Führung in Zeiten von KI – Was bleibt menschlich?
- MC Adler-Huy
- 6. Juni
- 2 Min. Lesezeit
Warum echte Präsenz wichtiger wird als Effizienz
Die Diskussion um künstliche Intelligenz wird derzeit oft technisch geführt: Welche Prozesse lassen sich automatisieren? Welche Aufgaben übernimmt ChatGPT? Welche Entscheidungen trifft künftig ein Algorithmus schneller, neutraler, effizienter?
Doch was passiert mit Führung, wenn Effizienz nicht mehr das zentrale Unterscheidungskriterium ist?
Wenn wir beginnen, Aufgaben an Maschinen abzugeben, die bisher als menschlich galten – etwa Feedback geben, Teams strukturieren, Präsentationen vorbereiten – stellt sich die Frage: Was bleibt für die Menschen, die führen?
Führung war nie nur Funktion
Gute Führung ist mehr als das Abarbeiten von Aufgabenlisten. Sie ist Beziehungsarbeit. Sie ist Orientierung unter Unsicherheit. Sie ist das Halten von Spannung – zwischen Ziel und Team, zwischen Organisation und Individuum, zwischen Rolle und Person.
Führung bedeutet auch, nicht zu wissen – und trotzdem handlungsfähig zu bleiben(1).
Gerade diese Qualität, mit Ambivalenz und Unschärfe umgehen zu können, wird heute zur Schlüsselkompetenz. Und sie ist etwas, das keine KI übernehmen kann. Denn Unsicherheit lässt sich nicht „lösen“ – sie will gehalten werden(2).
Der Mensch als Resonanzkörper
In meiner Arbeit mit Führungskräften spüre ich oft: Der Druck, alles wissen und perfekt kommunizieren zu müssen, steigt. Gleichzeitig erleben viele, dass genau das nicht mehr funktioniert.
□ □ □ □ □ □ □
* AUFGABE *
Gib bitte den Text über Führung in Zeiten von KI vollständig und wortgetreu wieder. Stütze dich nur auf den Text über Führung in Zeiten von KI.

* MATERIAL *
□ □ □ □ □ □ □
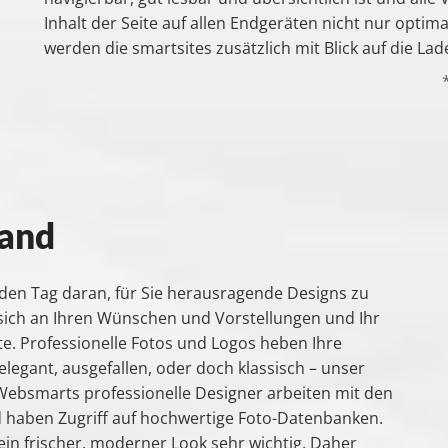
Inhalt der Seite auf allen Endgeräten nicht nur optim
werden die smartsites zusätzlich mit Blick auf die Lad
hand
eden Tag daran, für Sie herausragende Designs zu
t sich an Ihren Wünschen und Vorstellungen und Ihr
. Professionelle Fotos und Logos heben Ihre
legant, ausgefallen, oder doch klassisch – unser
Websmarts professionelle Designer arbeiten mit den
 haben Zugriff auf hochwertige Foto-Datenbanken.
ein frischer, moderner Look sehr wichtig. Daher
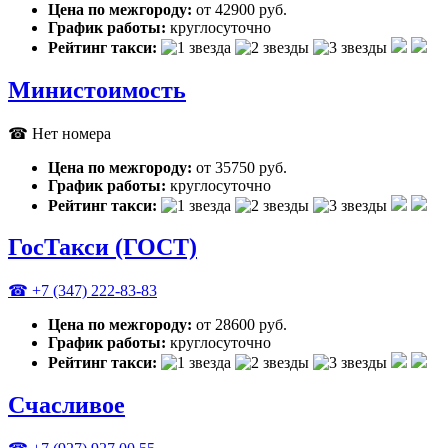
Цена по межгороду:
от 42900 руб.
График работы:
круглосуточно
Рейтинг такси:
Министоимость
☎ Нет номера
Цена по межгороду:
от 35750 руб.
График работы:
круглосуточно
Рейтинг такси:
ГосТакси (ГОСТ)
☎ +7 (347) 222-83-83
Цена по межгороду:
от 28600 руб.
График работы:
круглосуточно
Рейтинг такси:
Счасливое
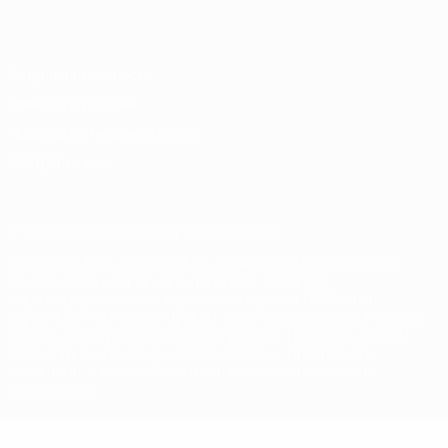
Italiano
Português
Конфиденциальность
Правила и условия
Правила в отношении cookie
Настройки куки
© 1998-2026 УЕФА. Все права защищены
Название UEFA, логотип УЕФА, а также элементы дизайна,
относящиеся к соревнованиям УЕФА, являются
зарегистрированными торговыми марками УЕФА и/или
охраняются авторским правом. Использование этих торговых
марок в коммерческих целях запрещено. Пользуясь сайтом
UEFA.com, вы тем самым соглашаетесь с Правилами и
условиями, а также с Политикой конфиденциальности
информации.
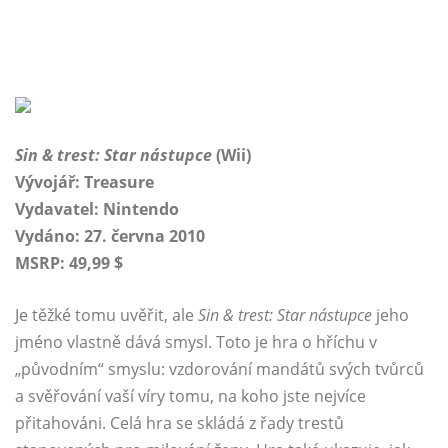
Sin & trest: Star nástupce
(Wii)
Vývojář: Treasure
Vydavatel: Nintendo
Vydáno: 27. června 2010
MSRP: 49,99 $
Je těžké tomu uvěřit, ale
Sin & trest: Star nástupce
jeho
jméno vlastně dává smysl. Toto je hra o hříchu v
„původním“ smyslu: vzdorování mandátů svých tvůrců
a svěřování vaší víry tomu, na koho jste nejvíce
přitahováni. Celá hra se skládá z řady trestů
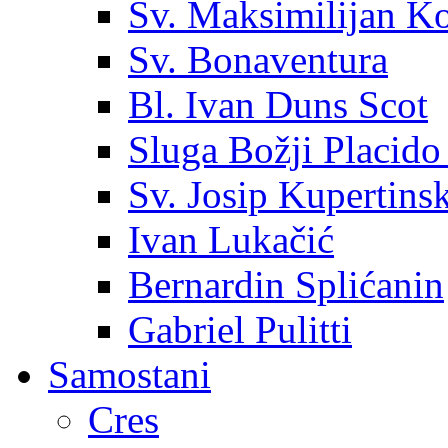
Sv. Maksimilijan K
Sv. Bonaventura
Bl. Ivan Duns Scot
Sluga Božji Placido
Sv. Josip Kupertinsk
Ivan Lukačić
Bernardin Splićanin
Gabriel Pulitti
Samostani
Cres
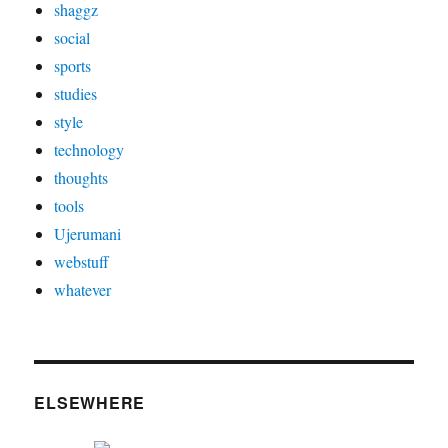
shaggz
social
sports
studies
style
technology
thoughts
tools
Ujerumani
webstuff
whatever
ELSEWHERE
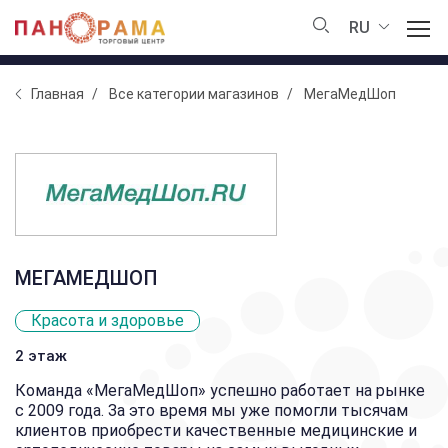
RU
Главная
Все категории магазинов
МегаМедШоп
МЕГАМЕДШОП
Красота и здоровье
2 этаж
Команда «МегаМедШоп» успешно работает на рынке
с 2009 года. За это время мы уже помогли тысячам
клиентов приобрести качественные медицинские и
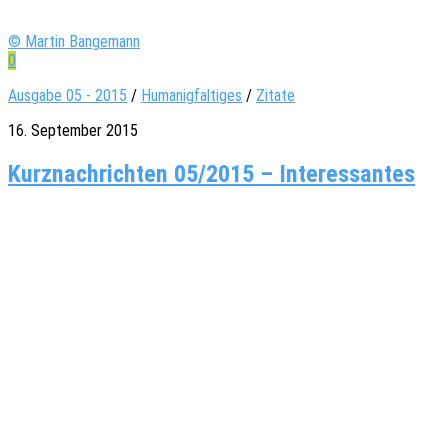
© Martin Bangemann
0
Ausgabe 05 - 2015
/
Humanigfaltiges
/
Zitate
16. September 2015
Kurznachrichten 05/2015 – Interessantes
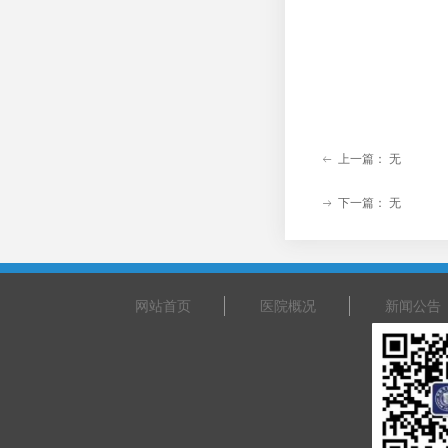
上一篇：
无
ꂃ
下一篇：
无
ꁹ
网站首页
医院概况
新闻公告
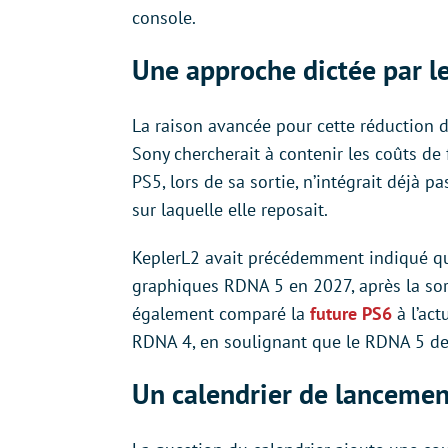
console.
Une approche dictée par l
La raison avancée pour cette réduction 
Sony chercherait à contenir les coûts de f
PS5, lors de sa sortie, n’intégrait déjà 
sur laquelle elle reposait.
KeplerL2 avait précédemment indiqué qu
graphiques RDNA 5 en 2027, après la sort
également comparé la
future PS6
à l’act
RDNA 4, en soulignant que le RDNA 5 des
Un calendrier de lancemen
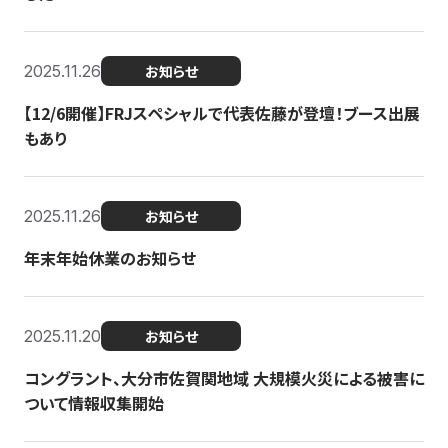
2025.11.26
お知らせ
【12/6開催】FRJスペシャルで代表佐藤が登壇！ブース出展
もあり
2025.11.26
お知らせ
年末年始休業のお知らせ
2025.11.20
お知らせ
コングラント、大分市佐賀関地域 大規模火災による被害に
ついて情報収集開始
□ □ □ □ □ □ □
* ANTWORT *
Führung in Zeiten von KI – Was bleibt menschlich?
- MC Adler-Huy
- 6. Juni
- 2 Min. Lesezeit
Warum echte Präsenz wichtiger wird als Effizienz
Die Diskussion um künstliche Intelligenz wird derzeit oft technisch geführt: Welche Prozesse lassen sich automatisieren? Welche Aufgaben übernimmt ChatGPT? Welche Entscheidungen trifft künftig ein Algorithmus schneller, neutraler, effizienter?
Doch was passiert mit Führung, wenn Effizienz nicht mehr das zentrale Unterscheidungskriterium ist?
Wenn wir beginnen, Aufgaben an Maschinen abzugeben, die bisher als menschlich galten – etwa Feedback geben, Teams strukturieren, Präsentationen vorbereiten – stellt sich die Frage: Was bleibt für die Menschen, die führen?
Führung war nie nur Funktion
Gute Führung ist mehr als das Abarbeiten von Aufgabenlisten. Sie ist Beziehungsarbeit. Sie ist Orientierung unter Unsicherheit. Sie ist das Halten von Spannung – zwischen Ziel und Team, zwischen Organisation und Individuum, zwischen Rolle und Person.
Führung bedeutet auch, nicht zu wissen – und trotzdem handlungsfähig zu bleiben(1).
Gerade diese Qualität, mit Ambivalenz und Unschärfe umgehen zu können, wird heute zur Schlüsselkompetenz. Und sie ist etwas, das keine KI übernehmen kann. Denn Unsicherheit lässt sich nicht „lösen“ – sie will gehalten werden(2).
Der Mensch als Resonanzkörper
In meiner Arbeit mit Führungskräften spüre ich oft: Der Druck, alles wissen und perfekt kommunizieren zu müssen, steigt. Gleichzeitig erleben viele, dass genau das nicht mehr funktioniert.